*HOW TO COMPLETE THIS TASK:* Going through the data below, please show each line containing the string "gmail".

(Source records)
◆ ◆ ◆ ◆ ◆

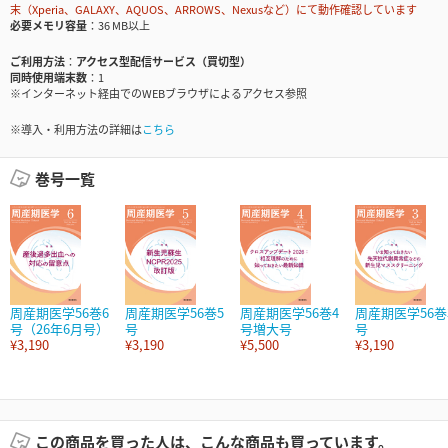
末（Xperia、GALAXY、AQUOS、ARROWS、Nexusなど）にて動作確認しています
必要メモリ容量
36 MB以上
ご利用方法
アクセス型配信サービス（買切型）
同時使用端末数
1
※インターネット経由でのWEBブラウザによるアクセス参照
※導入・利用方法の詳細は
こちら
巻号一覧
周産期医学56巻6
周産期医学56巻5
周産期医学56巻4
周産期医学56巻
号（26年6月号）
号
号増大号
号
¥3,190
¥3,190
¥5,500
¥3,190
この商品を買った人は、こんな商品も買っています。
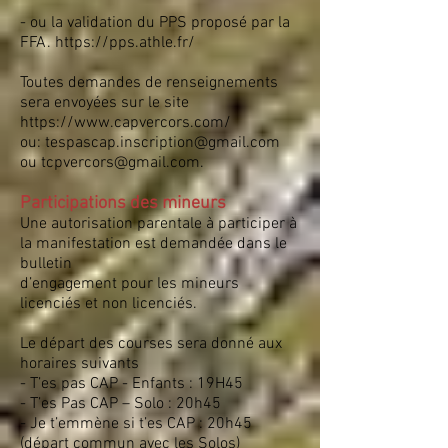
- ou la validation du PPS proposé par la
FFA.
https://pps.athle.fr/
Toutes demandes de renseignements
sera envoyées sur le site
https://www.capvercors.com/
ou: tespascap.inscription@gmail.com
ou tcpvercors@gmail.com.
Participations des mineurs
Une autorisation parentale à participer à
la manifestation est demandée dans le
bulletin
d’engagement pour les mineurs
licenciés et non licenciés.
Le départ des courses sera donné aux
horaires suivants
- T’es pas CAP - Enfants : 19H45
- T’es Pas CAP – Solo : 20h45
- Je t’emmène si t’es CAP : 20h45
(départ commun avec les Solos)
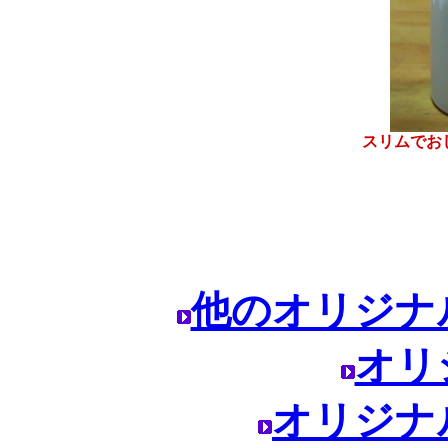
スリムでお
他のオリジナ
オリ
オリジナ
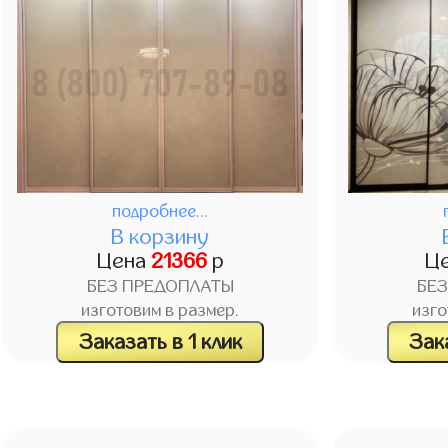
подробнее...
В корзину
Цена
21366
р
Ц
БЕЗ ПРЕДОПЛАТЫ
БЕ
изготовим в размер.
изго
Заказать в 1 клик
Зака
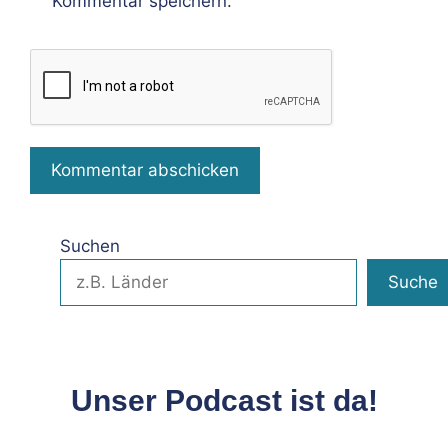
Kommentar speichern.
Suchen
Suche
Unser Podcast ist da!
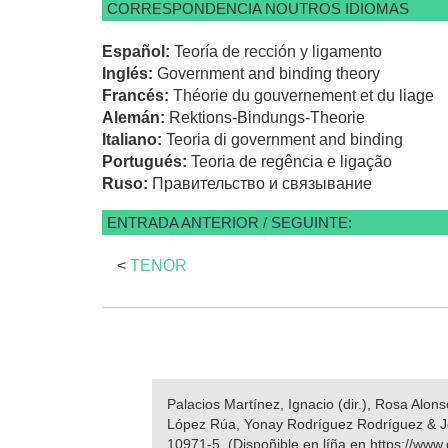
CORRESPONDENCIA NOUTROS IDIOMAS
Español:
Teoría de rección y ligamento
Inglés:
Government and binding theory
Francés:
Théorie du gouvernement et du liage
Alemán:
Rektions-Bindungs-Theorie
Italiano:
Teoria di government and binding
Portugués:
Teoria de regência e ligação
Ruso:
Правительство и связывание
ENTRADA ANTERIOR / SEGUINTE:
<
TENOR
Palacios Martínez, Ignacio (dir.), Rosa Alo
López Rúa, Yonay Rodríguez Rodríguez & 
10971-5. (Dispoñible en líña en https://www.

◆ ◆ ◆ ◆ ◆

*OUTPUT:*
ou: tespascap.inscription@gmail.com
ou tcpvercors@gmail.com.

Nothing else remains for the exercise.